Only one stretch of the data below is needed. Output the lines from the one with "Table 2. Baseline" up to and including the one with "Table 2. Brønsted", exactly as they stand.

───── TASK INPUTS

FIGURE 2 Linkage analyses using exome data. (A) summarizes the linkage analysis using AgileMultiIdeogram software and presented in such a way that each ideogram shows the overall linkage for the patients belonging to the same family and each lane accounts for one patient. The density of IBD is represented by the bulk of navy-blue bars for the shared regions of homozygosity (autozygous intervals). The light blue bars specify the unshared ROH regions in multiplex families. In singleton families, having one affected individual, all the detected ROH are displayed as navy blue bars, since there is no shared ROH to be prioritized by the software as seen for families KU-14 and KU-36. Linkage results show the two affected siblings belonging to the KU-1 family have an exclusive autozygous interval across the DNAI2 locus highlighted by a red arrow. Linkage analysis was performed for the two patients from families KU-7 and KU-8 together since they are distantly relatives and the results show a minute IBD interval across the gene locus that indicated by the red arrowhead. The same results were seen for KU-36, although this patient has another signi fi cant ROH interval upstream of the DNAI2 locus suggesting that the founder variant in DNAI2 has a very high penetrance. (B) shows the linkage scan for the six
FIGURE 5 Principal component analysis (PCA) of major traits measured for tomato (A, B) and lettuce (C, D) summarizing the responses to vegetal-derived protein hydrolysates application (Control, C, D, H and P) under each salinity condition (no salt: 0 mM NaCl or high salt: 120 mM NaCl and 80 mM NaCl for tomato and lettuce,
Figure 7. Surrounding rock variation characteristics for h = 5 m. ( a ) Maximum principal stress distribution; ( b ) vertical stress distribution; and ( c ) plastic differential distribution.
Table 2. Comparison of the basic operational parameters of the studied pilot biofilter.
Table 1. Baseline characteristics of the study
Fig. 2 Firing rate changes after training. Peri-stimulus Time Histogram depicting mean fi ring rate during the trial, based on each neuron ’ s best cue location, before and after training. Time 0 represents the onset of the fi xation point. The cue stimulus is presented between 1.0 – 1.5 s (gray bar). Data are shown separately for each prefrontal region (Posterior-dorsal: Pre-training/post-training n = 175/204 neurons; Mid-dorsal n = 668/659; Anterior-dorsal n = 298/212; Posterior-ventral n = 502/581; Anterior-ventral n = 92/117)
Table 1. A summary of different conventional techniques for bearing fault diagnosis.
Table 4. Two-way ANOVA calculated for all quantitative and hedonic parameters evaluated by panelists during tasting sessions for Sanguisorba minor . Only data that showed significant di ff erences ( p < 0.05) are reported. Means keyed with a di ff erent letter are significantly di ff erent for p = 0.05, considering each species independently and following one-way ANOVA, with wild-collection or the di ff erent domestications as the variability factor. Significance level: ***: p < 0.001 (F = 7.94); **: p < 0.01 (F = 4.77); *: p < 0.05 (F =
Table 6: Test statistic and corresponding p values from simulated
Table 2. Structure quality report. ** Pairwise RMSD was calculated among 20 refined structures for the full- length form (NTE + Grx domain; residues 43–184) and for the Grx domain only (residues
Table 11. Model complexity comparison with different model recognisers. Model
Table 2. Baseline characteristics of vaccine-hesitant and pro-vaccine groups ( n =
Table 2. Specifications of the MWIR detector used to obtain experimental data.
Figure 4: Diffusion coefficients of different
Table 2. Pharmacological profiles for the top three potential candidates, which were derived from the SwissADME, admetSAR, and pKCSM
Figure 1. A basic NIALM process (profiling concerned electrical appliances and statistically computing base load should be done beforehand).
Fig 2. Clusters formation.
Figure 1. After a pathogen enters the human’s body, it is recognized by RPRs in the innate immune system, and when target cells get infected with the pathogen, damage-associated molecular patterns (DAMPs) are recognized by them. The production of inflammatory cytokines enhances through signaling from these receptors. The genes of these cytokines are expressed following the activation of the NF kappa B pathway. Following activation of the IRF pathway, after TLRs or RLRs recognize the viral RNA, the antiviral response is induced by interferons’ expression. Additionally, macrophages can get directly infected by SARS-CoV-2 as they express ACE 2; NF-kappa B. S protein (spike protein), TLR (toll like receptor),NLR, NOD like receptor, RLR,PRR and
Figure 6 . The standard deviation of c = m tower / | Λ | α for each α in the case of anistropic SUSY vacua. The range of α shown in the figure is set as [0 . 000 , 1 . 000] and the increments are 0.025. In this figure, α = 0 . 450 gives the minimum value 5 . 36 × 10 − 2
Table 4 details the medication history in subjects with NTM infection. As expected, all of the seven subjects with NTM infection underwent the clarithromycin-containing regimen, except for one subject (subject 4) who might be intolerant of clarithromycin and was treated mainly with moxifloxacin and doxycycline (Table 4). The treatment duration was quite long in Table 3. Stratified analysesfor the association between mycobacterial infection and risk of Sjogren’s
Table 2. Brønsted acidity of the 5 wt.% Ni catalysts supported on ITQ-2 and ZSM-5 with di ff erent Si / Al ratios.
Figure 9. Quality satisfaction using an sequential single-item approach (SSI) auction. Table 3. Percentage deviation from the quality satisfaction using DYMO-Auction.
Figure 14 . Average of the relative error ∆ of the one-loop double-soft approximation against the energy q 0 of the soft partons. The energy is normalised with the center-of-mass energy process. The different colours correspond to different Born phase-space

──────────

> SOLUTION TO THE PROBLEM:
Table 2. Baseline characteristics of vaccine-hesitant and pro-vaccine groups ( n =
Table 2. Specifications of the MWIR detector used to obtain experimental data.
Figure 4: Diffusion coefficients of different
Table 2. Pharmacological profiles for the top three potential candidates, which were derived from the SwissADME, admetSAR, and pKCSM
Figure 1. A basic NIALM process (profiling concerned electrical appliances and statistically computing base load should be done beforehand).
Fig 2. Clusters formation.
Figure 1. After a pathogen enters the human’s body, it is recognized by RPRs in the innate immune system, and when target cells get infected with the pathogen, damage-associated molecular patterns (DAMPs) are recognized by them. The production of inflammatory cytokines enhances through signaling from these receptors. The genes of these cytokines are expressed following the activation of the NF kappa B pathway. Following activation of the IRF pathway, after TLRs or RLRs recognize the viral RNA, the antiviral response is induced by interferons’ expression. Additionally, macrophages can get directly infected by SARS-CoV-2 as they express ACE 2; NF-kappa B. S protein (spike protein), TLR (toll like receptor),NLR, NOD like receptor, RLR,PRR and
Figure 6 . The standard deviation of c = m tower / | Λ | α for each α in the case of anistropic SUSY vacua. The range of α shown in the figure is set as [0 . 000 , 1 . 000] and the increments are 0.025. In this figure, α = 0 . 450 gives the minimum value 5 . 36 × 10 − 2
Table 4 details the medication history in subjects with NTM infection. As expected, all of the seven subjects with NTM infection underwent the clarithromycin-containing regimen, except for one subject (subject 4) who might be intolerant of clarithromycin and was treated mainly with moxifloxacin and doxycycline (Table 4). The treatment duration was quite long in Table 3. Stratified analysesfor the association between mycobacterial infection and risk of Sjogren’s
Table 2. Brønsted acidity of the 5 wt.% Ni catalysts supported on ITQ-2 and ZSM-5 with di ff erent Si / Al ratios.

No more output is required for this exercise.